According to Arabiyyat, the number of Gulf tourists to Jordan in 2015 decreased to 612 thousand from 689 thousand in 2014, by 11 per cent, noting that the newly launched campaign in Dubai will probably increase inbound tourism, as other campaigns are to be launched in different parts of the world, in a two-tier strategy.

However, the number of in-house tourists has decreased so far over the first quarter of 2016 from 843 thousand tourists to 828 thousand from the same period of the year 2015, as total tourists entering Jordan over the quarter has decreased by 6.8 per cent, from 1.127 million in the first quarter, 2015, to 1.05 million in the first quarter of 2016.

In this regard, tourism professionals operating in the Sector emphasise that overcoming the challenges of the current situation requires a thorough review of the bureaucracy in control of the marketing and promotional campaigns, and perhaps an even more thorough review of taxation policies and sector operational costs for operators and investors in the industry.

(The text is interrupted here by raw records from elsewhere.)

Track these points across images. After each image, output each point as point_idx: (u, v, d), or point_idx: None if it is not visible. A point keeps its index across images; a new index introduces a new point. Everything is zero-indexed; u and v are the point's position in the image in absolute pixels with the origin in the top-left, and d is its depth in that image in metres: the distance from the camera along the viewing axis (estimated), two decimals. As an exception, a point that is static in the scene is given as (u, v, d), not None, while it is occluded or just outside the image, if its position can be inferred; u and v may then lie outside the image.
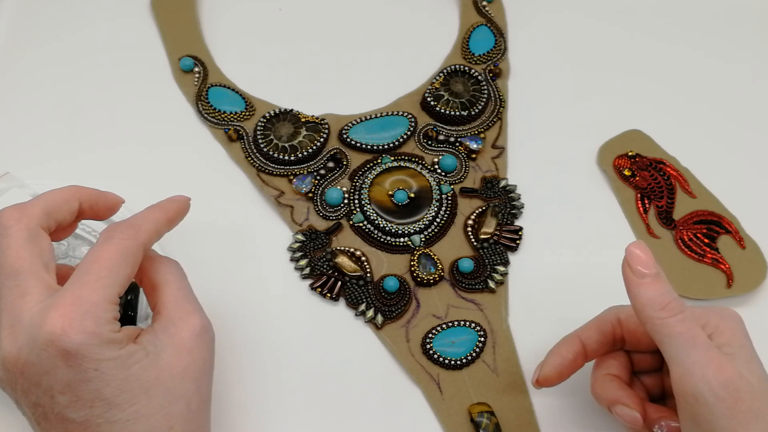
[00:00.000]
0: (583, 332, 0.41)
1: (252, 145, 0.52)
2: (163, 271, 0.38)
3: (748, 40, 0.59)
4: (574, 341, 0.41)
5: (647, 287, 0.36)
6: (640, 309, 0.36)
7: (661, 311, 0.35)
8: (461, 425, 0.43)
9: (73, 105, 0.54)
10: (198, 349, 0.36)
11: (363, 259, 0.48)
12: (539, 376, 0.41)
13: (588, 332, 0.41)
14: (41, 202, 0.36)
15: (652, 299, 0.36)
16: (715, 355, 0.34)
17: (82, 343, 0.32)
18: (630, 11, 0.60)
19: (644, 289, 0.36)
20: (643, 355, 0.41)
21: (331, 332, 0.46)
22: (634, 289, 0.36)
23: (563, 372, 0.41)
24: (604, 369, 0.41)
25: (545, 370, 0.41)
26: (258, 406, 0.44)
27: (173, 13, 0.58)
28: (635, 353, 0.42)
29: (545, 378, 0.41)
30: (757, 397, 0.34)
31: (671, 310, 0.35)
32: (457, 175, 0.51)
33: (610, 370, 0.41)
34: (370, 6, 0.60)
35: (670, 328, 0.35)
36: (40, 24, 0.58)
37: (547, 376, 0.41)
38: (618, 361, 0.41)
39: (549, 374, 0.41)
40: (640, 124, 0.54)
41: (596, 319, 0.41)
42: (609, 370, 0.41)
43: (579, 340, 0.41)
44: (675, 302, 0.35)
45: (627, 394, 0.39)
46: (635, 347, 0.41)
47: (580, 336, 0.41)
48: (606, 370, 0.41)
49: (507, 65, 0.56)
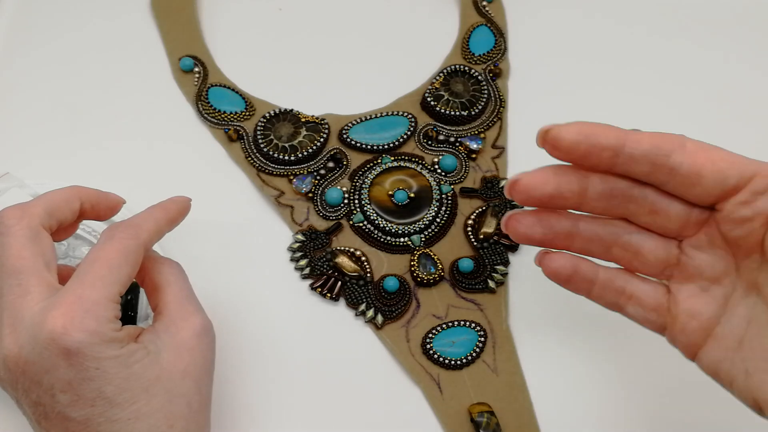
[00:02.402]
0: (634, 140, 0.33)
1: (252, 145, 0.52)
2: (164, 272, 0.38)
3: (749, 39, 0.59)
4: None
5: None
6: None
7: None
8: (461, 425, 0.43)
9: (73, 105, 0.54)
10: (199, 348, 0.36)
11: (363, 259, 0.48)
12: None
13: (640, 143, 0.33)
14: (43, 201, 0.36)
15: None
16: None
17: (83, 341, 0.32)
18: (630, 11, 0.60)
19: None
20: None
21: (331, 332, 0.46)
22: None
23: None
24: None
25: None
26: (258, 405, 0.44)
27: (173, 13, 0.58)
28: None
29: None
30: None
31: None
32: (457, 175, 0.51)
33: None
34: (369, 6, 0.60)
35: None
36: (40, 23, 0.58)
37: (534, 181, 0.33)
38: None
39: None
40: (640, 124, 0.54)
41: (651, 136, 0.33)
42: None
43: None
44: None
45: None
46: (682, 190, 0.32)
47: (627, 143, 0.32)
48: None
49: (507, 65, 0.57)
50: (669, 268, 0.35)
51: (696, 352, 0.34)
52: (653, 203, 0.34)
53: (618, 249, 0.35)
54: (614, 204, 0.34)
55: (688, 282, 0.34)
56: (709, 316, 0.33)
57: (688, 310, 0.34)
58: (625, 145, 0.32)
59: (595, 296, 0.36)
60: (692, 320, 0.33)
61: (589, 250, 0.36)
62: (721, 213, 0.32)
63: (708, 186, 0.32)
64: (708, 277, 0.33)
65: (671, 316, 0.34)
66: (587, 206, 0.34)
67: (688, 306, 0.34)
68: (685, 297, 0.34)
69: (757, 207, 0.31)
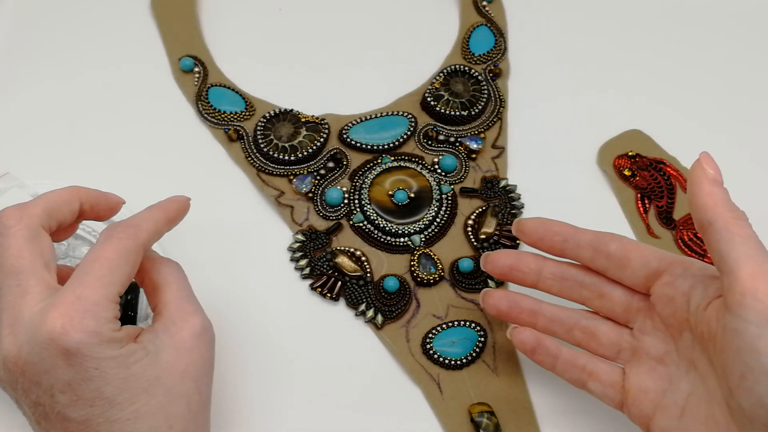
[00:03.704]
0: (581, 233, 0.41)
1: (252, 145, 0.52)
2: (164, 272, 0.38)
3: (749, 39, 0.59)
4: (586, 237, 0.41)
5: (720, 188, 0.35)
6: (711, 206, 0.35)
7: (733, 212, 0.35)
8: (461, 425, 0.43)
9: (72, 105, 0.54)
10: (198, 348, 0.36)
11: (363, 259, 0.48)
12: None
13: (585, 234, 0.41)
14: (42, 202, 0.36)
15: (725, 199, 0.35)
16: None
17: (82, 341, 0.32)
18: (630, 11, 0.60)
19: (718, 189, 0.35)
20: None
21: (331, 332, 0.46)
22: (708, 186, 0.35)
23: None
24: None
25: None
26: (258, 405, 0.44)
27: (173, 13, 0.58)
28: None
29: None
30: None
31: (742, 215, 0.35)
32: (457, 175, 0.51)
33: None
34: (370, 6, 0.60)
35: (742, 228, 0.34)
36: (40, 24, 0.58)
37: (497, 256, 0.43)
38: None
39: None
40: (640, 124, 0.54)
41: (595, 232, 0.41)
42: None
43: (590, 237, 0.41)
44: (742, 211, 0.35)
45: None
46: (617, 273, 0.40)
47: (575, 234, 0.41)
48: None
49: (507, 65, 0.56)
50: (623, 351, 0.40)
51: (648, 424, 0.38)
52: (600, 288, 0.40)
53: (578, 332, 0.41)
54: (567, 286, 0.41)
55: (639, 362, 0.39)
56: (656, 390, 0.38)
57: (638, 386, 0.38)
58: (573, 234, 0.40)
59: (559, 371, 0.41)
60: (641, 394, 0.38)
61: (552, 330, 0.41)
62: (654, 295, 0.38)
63: (635, 268, 0.38)
64: (654, 358, 0.39)
65: (625, 391, 0.39)
66: (543, 285, 0.42)
67: (637, 382, 0.39)
68: (636, 374, 0.39)
69: (677, 287, 0.37)
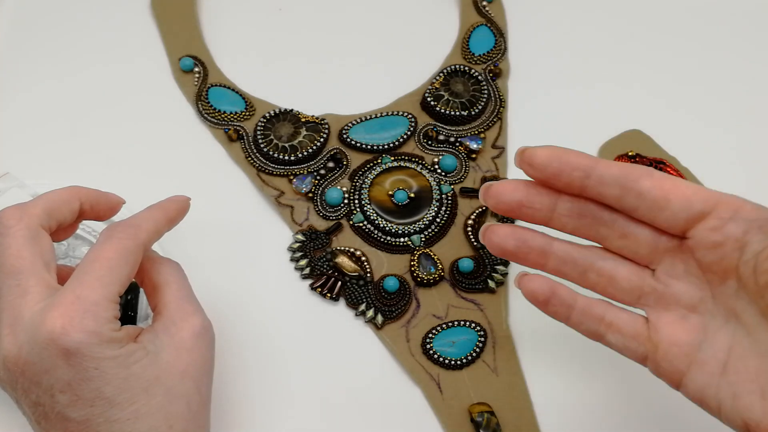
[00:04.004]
0: (604, 166, 0.33)
1: (252, 145, 0.52)
2: (164, 272, 0.38)
3: (749, 39, 0.59)
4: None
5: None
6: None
7: None
8: (461, 425, 0.43)
9: (72, 105, 0.54)
10: (198, 348, 0.36)
11: (363, 259, 0.48)
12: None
13: (609, 168, 0.33)
14: (42, 201, 0.36)
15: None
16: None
17: (82, 341, 0.32)
18: (630, 12, 0.60)
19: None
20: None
21: (331, 332, 0.46)
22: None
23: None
24: None
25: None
26: (258, 405, 0.44)
27: (173, 13, 0.58)
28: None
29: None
30: None
31: None
32: (457, 175, 0.51)
33: None
34: (370, 6, 0.60)
35: None
36: (40, 24, 0.58)
37: (503, 188, 0.35)
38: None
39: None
40: (640, 124, 0.54)
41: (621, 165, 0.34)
42: None
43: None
44: None
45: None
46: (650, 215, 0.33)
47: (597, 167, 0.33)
48: None
49: (507, 65, 0.56)
50: (644, 296, 0.35)
51: (680, 380, 0.34)
52: (623, 227, 0.35)
53: (593, 274, 0.36)
54: (584, 224, 0.35)
55: (667, 310, 0.34)
56: (690, 343, 0.33)
57: (669, 338, 0.34)
58: (595, 168, 0.33)
59: (575, 323, 0.36)
60: (673, 347, 0.34)
61: (564, 272, 0.36)
62: (693, 239, 0.33)
63: (675, 210, 0.33)
64: (685, 305, 0.34)
65: (652, 344, 0.34)
66: (557, 222, 0.35)
67: (667, 334, 0.34)
68: (665, 325, 0.34)
69: (726, 232, 0.32)
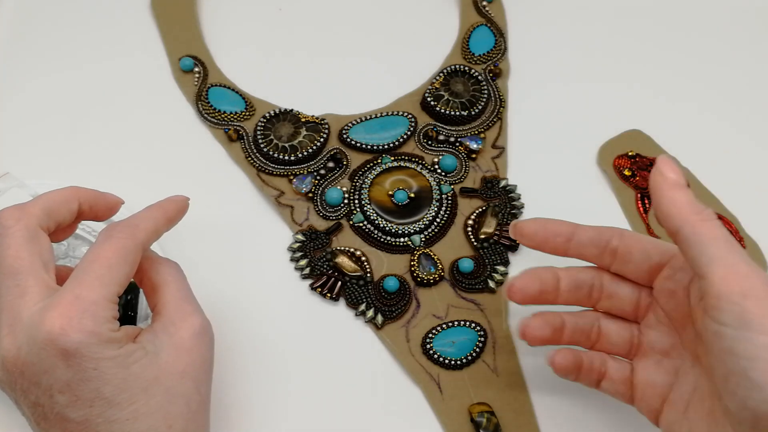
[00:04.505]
0: (582, 230, 0.40)
1: (252, 145, 0.52)
2: (163, 272, 0.38)
3: (747, 40, 0.59)
4: (567, 273, 0.41)
5: (683, 191, 0.35)
6: (676, 212, 0.35)
7: (699, 214, 0.34)
8: (461, 425, 0.43)
9: (72, 105, 0.54)
10: (197, 348, 0.36)
11: (363, 259, 0.48)
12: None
13: (586, 232, 0.40)
14: (41, 202, 0.36)
15: (690, 202, 0.35)
16: (749, 259, 0.34)
17: (81, 342, 0.32)
18: (630, 11, 0.60)
19: (681, 193, 0.35)
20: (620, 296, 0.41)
21: (331, 332, 0.46)
22: (669, 192, 0.35)
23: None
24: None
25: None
26: (258, 406, 0.44)
27: (173, 13, 0.58)
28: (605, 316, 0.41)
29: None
30: None
31: (709, 215, 0.34)
32: (457, 175, 0.51)
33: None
34: (370, 6, 0.60)
35: (710, 230, 0.34)
36: (40, 24, 0.58)
37: (523, 286, 0.40)
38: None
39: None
40: (640, 124, 0.54)
41: (595, 228, 0.40)
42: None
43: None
44: (709, 211, 0.35)
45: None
46: (620, 268, 0.40)
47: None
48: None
49: (507, 65, 0.56)
50: (633, 347, 0.40)
51: (657, 417, 0.38)
52: (608, 288, 0.40)
53: (593, 334, 0.41)
54: (582, 295, 0.41)
55: (645, 356, 0.39)
56: (663, 384, 0.38)
57: (645, 380, 0.39)
58: (575, 233, 0.40)
59: (582, 379, 0.41)
60: (649, 389, 0.39)
61: (576, 340, 0.41)
62: (656, 289, 0.39)
63: (638, 262, 0.39)
64: (660, 351, 0.39)
65: (634, 386, 0.39)
66: (562, 298, 0.41)
67: (644, 376, 0.39)
68: (642, 369, 0.39)
69: (677, 280, 0.37)
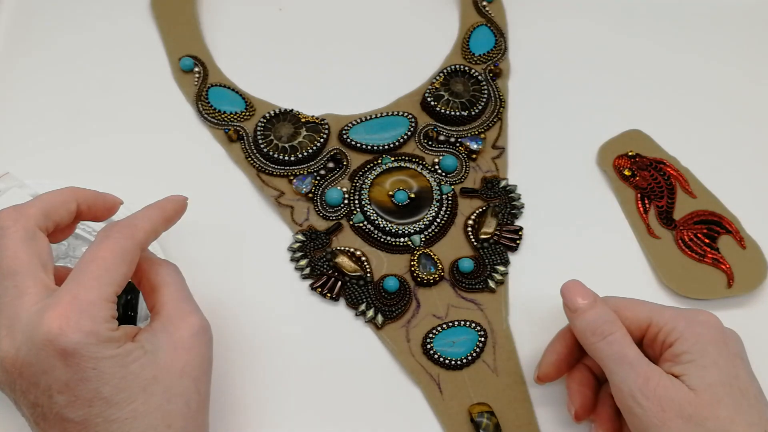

Moreover, President of the Jordanian Tour Guides Association, Khaled Aamar, stated to “Al Ghad” that the tourism sector in Jordan faces a variety of challenges, including decreased demand, globally, on tours and packages to the region as a whole —Jordan included, which requires innovative approaches to promotion and marketing.

In this discourse, Aamar underlines the importance of decreasing taxation on the sector to achieve competitiveness with neighbouring and regional tourism hubs.

Accordingly, official tourism bodies are said to be reviewing a variety of fees and expenses on tourism and sites.


On the other side, Travel and Tourism Faculty of the Jordan University–Aqaba, Dr Ibrahim Bthatho, highlights that there are huge imbalances with the Jordanian tourism sector, including the negligence of many touristic sites.

Dr Bthatho states that the promotional and marketing strategy currently underway is “wrong”, calling to revaluating it as “it focuses on one market and dismisses other important markets, when Europeans have become fearful of visiting Jordan”.

More so, the JU academic spoke about the dangers of transgressions against many historical sites, due to shortcoming security, as well as endangered sites that require renovation and the attention of international societies to fund and support their reconstruction and maintenance.